Auch seine 13-jährige Schwester wird bei dem Angriff schwer verletzt. Die jüngste Schwester, zehn Jahre alt, hat sich möglicherweise kurzzeitig in der Abstellkammer der Küche versteckt.

Im Bad wäscht er sich das Blut ab und flüchtet aus Bad Münstereifel-Holzem

Der Angeklagte öffnet nun die Badezimmertür, wirft die Messer in die Wanne. Er wäscht sich, kehrt noch einmal ins Schlafzimmer zu seiner Familie zurück und zieht sich saubere Sachen an. Er rennt hinunter zu seinem Auto, greift sich den Benzinkanister, kippt ihn im Flur vor dem Schlafzimmer aus, entzündet ein Streichholz und wirft es auf den Boden. Es brennt sofort.

Der Mann fährt noch in der Nacht zurück nach Weinheim, checkt aus dem Hotel aus, steuert einen Autobahnparkplatz an und stellt sich der Polizei. Inzwischen hat die 13-Jährige den Notarzt gerufen, die Mutter und die Kinder werden schwer verletzt gerettet. Zwei weitere Bewohner erleiden Rauchgasvergiftungen, die anderen sechs Nachbarn bleiben unverletzt.

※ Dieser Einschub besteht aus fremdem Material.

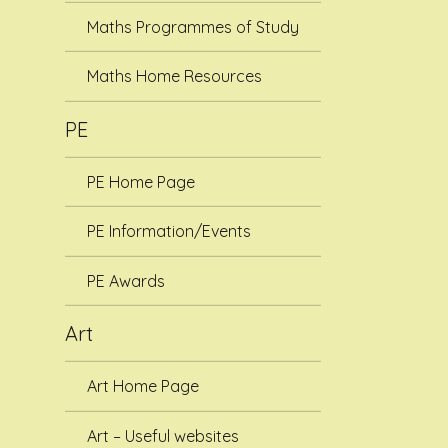
Maths Programmes of Study
Maths Home Resources
PE
PE Home Page
PE Information/Events
PE Awards
Art
Art Home Page
Art – Useful websites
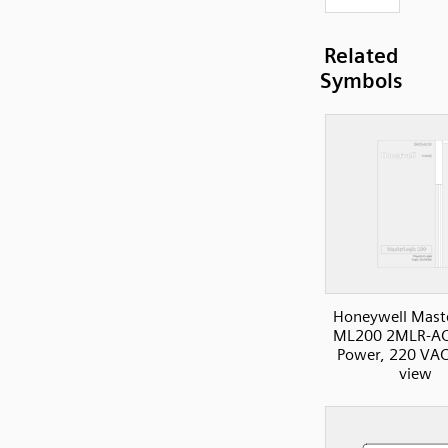
Related
Symbols
Honeywell Mast
ML200 2MLR-AC
Power, 220 VAC
view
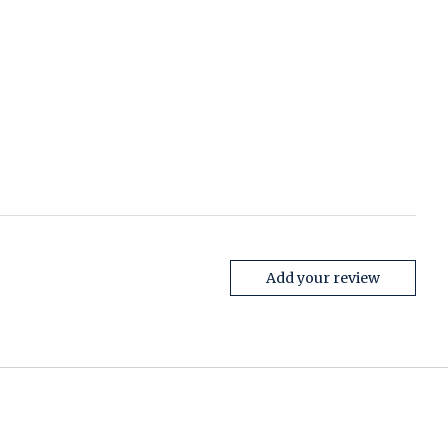
Add your review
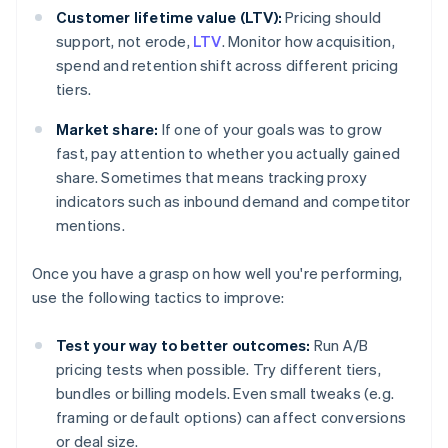
Customer lifetime value (LTV):
Pricing should
support, not erode,
LTV
. Monitor how acquisition,
spend and retention shift across different pricing
tiers.
Market share:
If one of your goals was to grow
fast, pay attention to whether you actually gained
share. Sometimes that means tracking proxy
indicators such as inbound demand and competitor
mentions.
Once you have a grasp on how well you're performing,
use the following tactics to improve:
Test your way to better outcomes:
Run A/B
pricing tests when possible. Try different tiers,
bundles or billing models. Even small tweaks (e.g.
framing or default options) can affect conversions
or deal size.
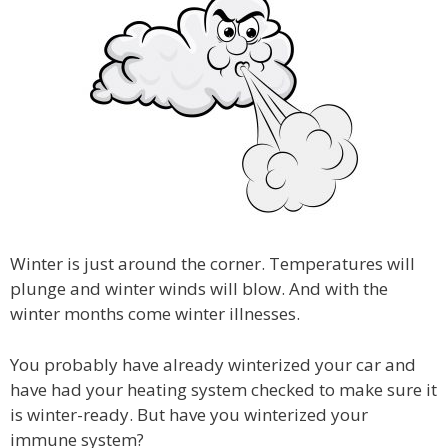
Winter is just around the corner. Temperatures will
plunge and winter winds will blow. And with the
winter months come winter illnesses.
You probably have already winterized your car and
have had your heating system checked to make sure it
is winter-ready. But have you winterized your
immune system?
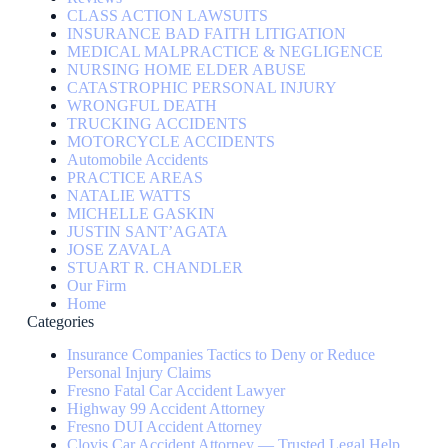
CLASS ACTION LAWSUITS
INSURANCE BAD FAITH LITIGATION
MEDICAL MALPRACTICE & NEGLIGENCE
NURSING HOME ELDER ABUSE
CATASTROPHIC PERSONAL INJURY
WRONGFUL DEATH
TRUCKING ACCIDENTS
MOTORCYCLE ACCIDENTS
Automobile Accidents
PRACTICE AREAS
NATALIE WATTS
MICHELLE GASKIN
JUSTIN SANT’AGATA
JOSE ZAVALA
STUART R. CHANDLER
Our Firm
Home
Categories
Insurance Companies Tactics to Deny or Reduce
Personal Injury Claims
Fresno Fatal Car Accident Lawyer
Highway 99 Accident Attorney
Fresno DUI Accident Attorney
Clovis Car Accident Attorney — Trusted Legal Help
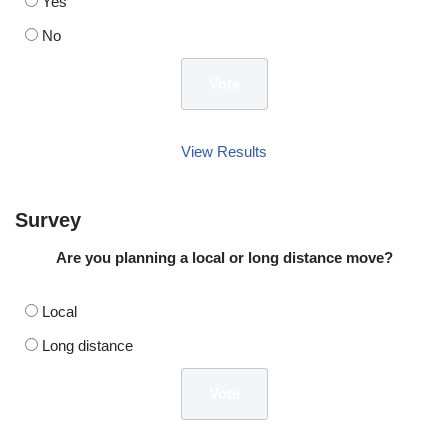
Yes
No
View Results
Survey
Are you planning a local or long distance move?
Local
Long distance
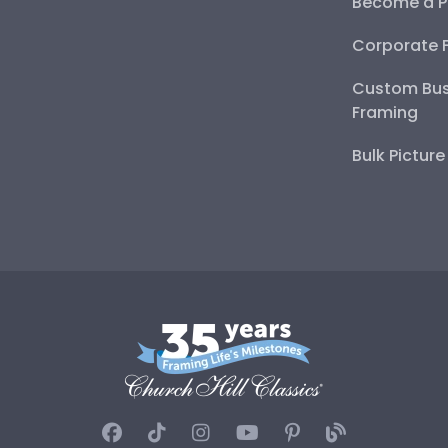
Become a P
Corporate 
Custom Bus
Framing
Bulk Pictur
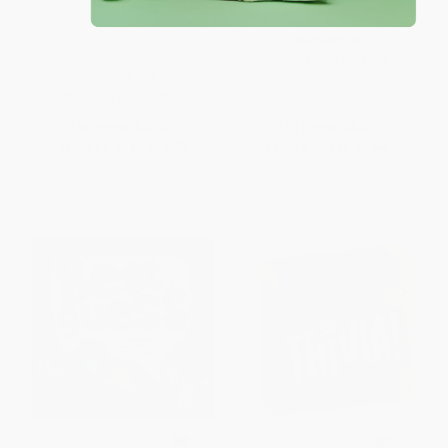
Blowing Facts From Science,
History, Sport and The
PAPERBACK
Universe)
ISBN:
9781837161249
PAPERBACK
ISBN:
9781915798947
List Price:
$17.99
List Price:
$6.99
From
$8.82
to
$10.25
From
$3.56
to
$4.54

Der Angeklagte berichtet im Verlauf der mehrstündigen Aussage vor dem Landgericht fast flüsternd von der Horrornacht. Oft stockt er, doch der Vorsitzenden Richterin Anja Johanssen gelingt es durch geschicktes Nachfragen, den Erzählfluss nicht abreißen zu lassen. „Wie geht's dann weiter?“, fragt sie wiederholt, wenn er zögert. So gesteht er nach und nach, dass er seine Frau „beseitigen“, aber den Kindern nichts habe antun wollen. Er habe jedoch in Kauf genommen, dass die Familie verbrennen könne.

Für den Prozess sind sechs weitere Verhandlungstage terminiert.